Ein deutliches Zeichen dafür, dass Seeles einen Gasthof und kein Gasthaus unterhielten, verschwindet ebenfalls in diesen Tagen: Immer noch hingen Ringe zum Befestigen der Pferdeleinen an der Wand der Niedersachsen-Halle. Mit Kutschen oder auch beritten konnten Gäste dort beruhigt einkehren. Für ihre Tiere wurde in der Scheune gesorgt.

Als nach und nach die Pferdestärken den Motoren wichen, wandelte sich auch die Nutzung der Scheune. Viele Loccumer erinnern sich noch an fröhliche und ausschweifende Feste in der Halle, erzählt Angelo Vazzano.

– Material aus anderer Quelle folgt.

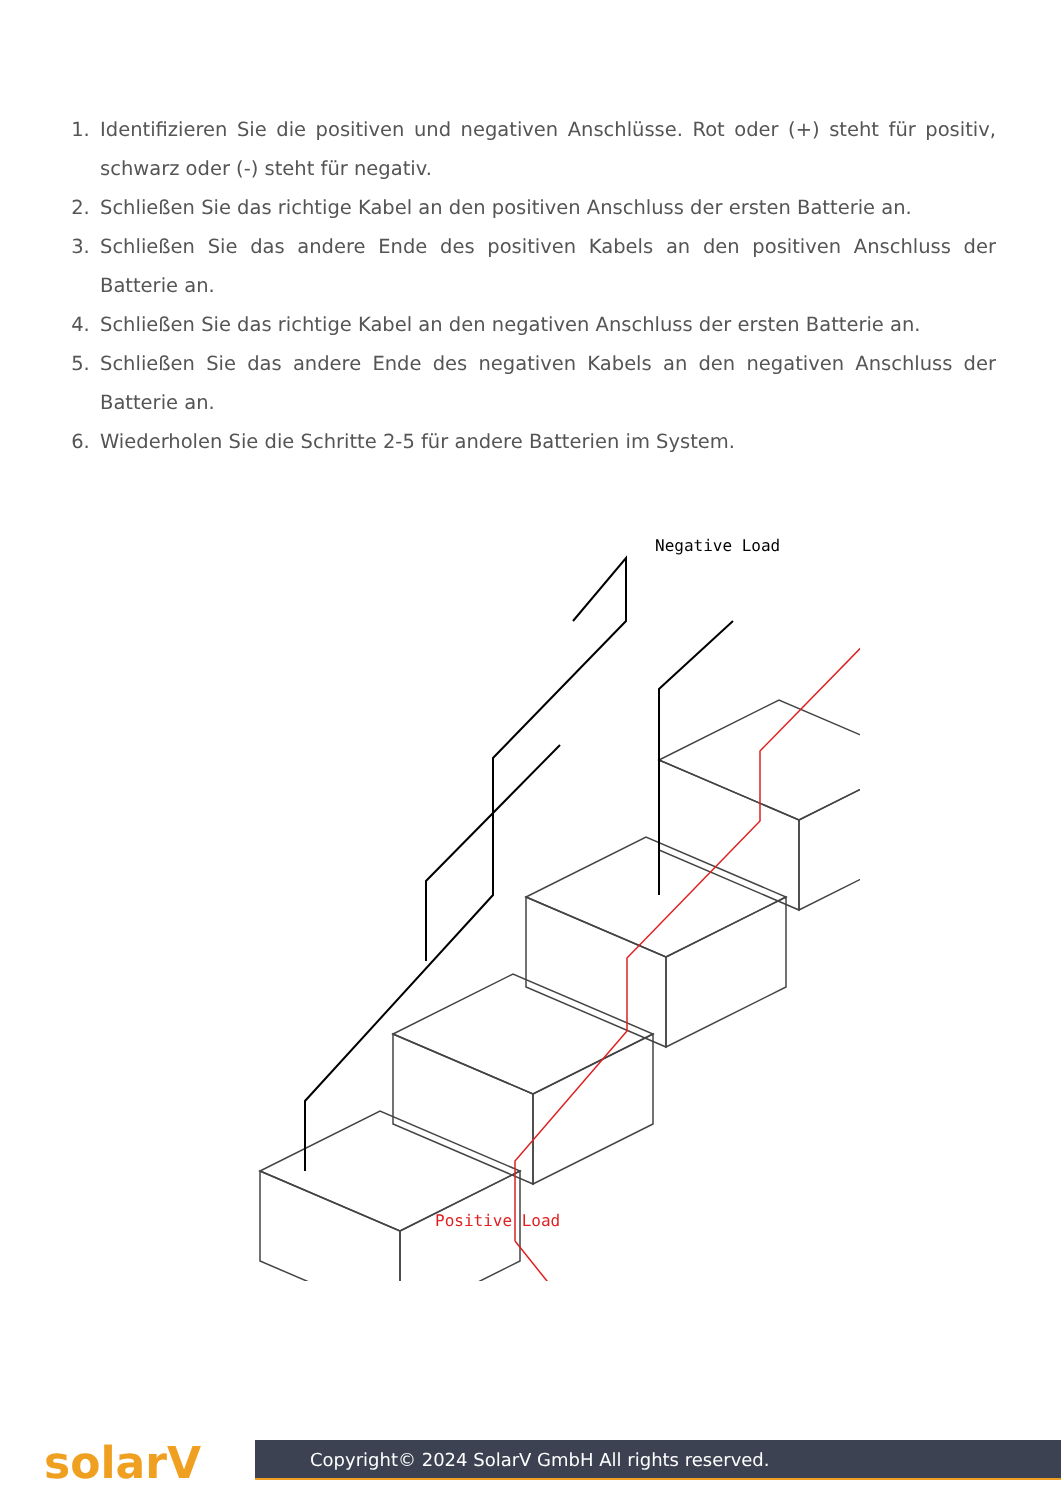1. Identifizieren Sie die positiven und negativen Anschlüsse. Rot oder (+) steht für positiv, schwarz oder (-) steht für negativ.
2. Schließen Sie das richtige Kabel an den positiven Anschluss der ersten Batterie an.
3. Schließen Sie das andere Ende des positiven Kabels an den positiven Anschluss der Batterie an.
4. Schließen Sie das richtige Kabel an den negativen Anschluss der ersten Batterie an.
5. Schließen Sie das andere Ende des negativen Kabels an den negativen Anschluss der Batterie an.
6. Wiederholen Sie die Schritte 2-5 für andere Batterien im System.
Negative Load
Positive Load
solarV Copyright© 2024 SolarV GmbH All rights reserved.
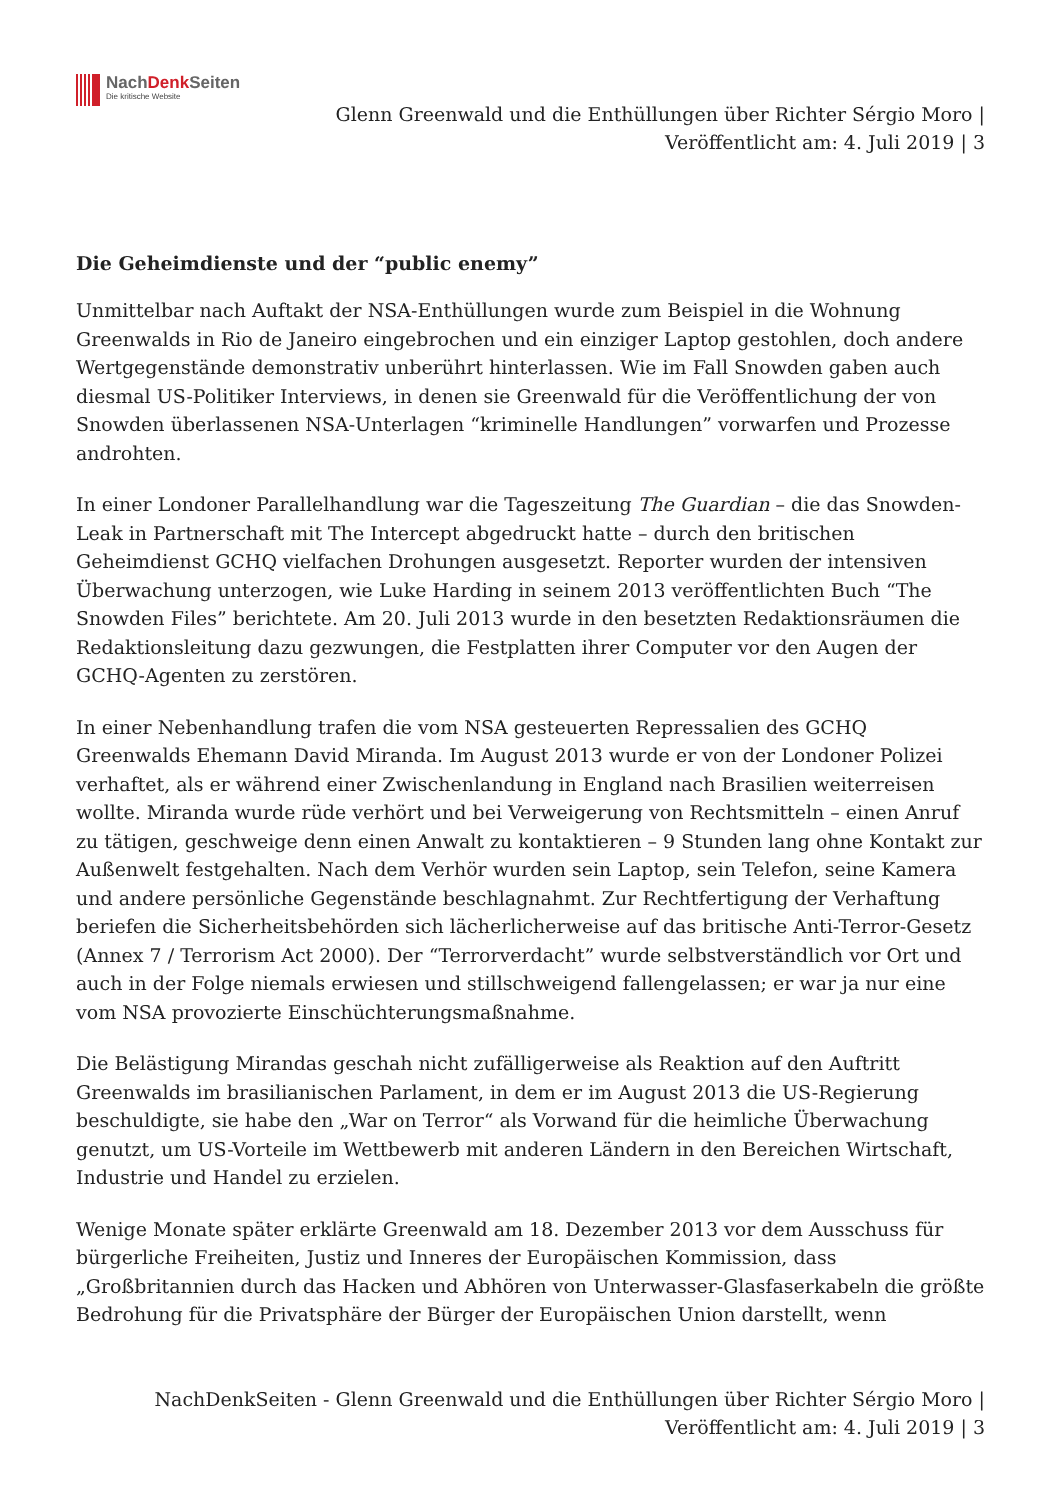NachDenk Seiten
Die kritische Website
Glenn Greenwald und die Enthüllungen über Richter Sérgio Moro |
Veröffentlicht am: 4. Juli 2019 | 3
Die Geheimdienste und der “public enemy”
Unmittelbar nach Auftakt der NSA-Enthüllungen wurde zum Beispiel in die Wohnung Greenwalds in Rio de Janeiro eingebrochen und ein einziger Laptop gestohlen, doch andere Wertgegenstände demonstrativ unberührt hinterlassen. Wie im Fall Snowden gaben auch diesmal US-Politiker Interviews, in denen sie Greenwald für die Veröffentlichung der von Snowden überlassenen NSA-Unterlagen “kriminelle Handlungen” vorwarfen und Prozesse androhten.
In einer Londoner Parallelhandlung war die Tageszeitung The Guardian – die das Snowden-Leak in Partnerschaft mit The Intercept abgedruckt hatte – durch den britischen Geheimdienst GCHQ vielfachen Drohungen ausgesetzt. Reporter wurden der intensiven Überwachung unterzogen, wie Luke Harding in seinem 2013 veröffentlichten Buch “The Snowden Files” berichtete. Am 20. Juli 2013 wurde in den besetzten Redaktionsräumen die Redaktionsleitung dazu gezwungen, die Festplatten ihrer Computer vor den Augen der GCHQ-Agenten zu zerstören.
In einer Nebenhandlung trafen die vom NSA gesteuerten Repressalien des GCHQ Greenwalds Ehemann David Miranda. Im August 2013 wurde er von der Londoner Polizei verhaftet, als er während einer Zwischenlandung in England nach Brasilien weiterreisen wollte. Miranda wurde rüde verhört und bei Verweigerung von Rechtsmitteln – einen Anruf zu tätigen, geschweige denn einen Anwalt zu kontaktieren – 9 Stunden lang ohne Kontakt zur Außenwelt festgehalten. Nach dem Verhör wurden sein Laptop, sein Telefon, seine Kamera und andere persönliche Gegenstände beschlagnahmt. Zur Rechtfertigung der Verhaftung beriefen die Sicherheitsbehörden sich lächerlicherweise auf das britische Anti-Terror-Gesetz (Annex 7 / Terrorism Act 2000). Der “Terrorverdacht” wurde selbstverständlich vor Ort und auch in der Folge niemals erwiesen und stillschweigend fallengelassen; er war ja nur eine vom NSA provozierte Einschüchterungsmaßnahme.
Die Belästigung Mirandas geschah nicht zufälligerweise als Reaktion auf den Auftritt Greenwalds im brasilianischen Parlament, in dem er im August 2013 die US-Regierung beschuldigte, sie habe den „War on Terror“ als Vorwand für die heimliche Überwachung genutzt, um US-Vorteile im Wettbewerb mit anderen Ländern in den Bereichen Wirtschaft, Industrie und Handel zu erzielen.
Wenige Monate später erklärte Greenwald am 18. Dezember 2013 vor dem Ausschuss für bürgerliche Freiheiten, Justiz und Inneres der Europäischen Kommission, dass „Großbritannien durch das Hacken und Abhören von Unterwasser-Glasfaserkabeln die größte Bedrohung für die Privatsphäre der Bürger der Europäischen Union darstellt, wenn
NachDenkSeiten - Glenn Greenwald und die Enthüllungen über Richter Sérgio Moro |
Veröffentlicht am: 4. Juli 2019 | 3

Zuletzt wurde die Halle in erster Linie von den Rassegeflügelzüchtern für ihre jährliche Schau und beim Loccumer Herbstmarkt für allerhand Stände mit Kunsthandwerk und Büchern genutzt.

Das wird sich nun ein weiteres Mal ändern. Und wer weiß: Womöglich ziehen dann erneut illustre Gäste ein. Wie damals, als Niedersachsens Kabinett sich zu einem lustigen Abend im Gasthof Niedersachsen traf, an dem der damalige Fraktionsvorsitzende der CDU, David McAllister, sich als hervorragender Sänger outete und nicht nur Ministerpräsident Christian Wulff begeistert einstimmte.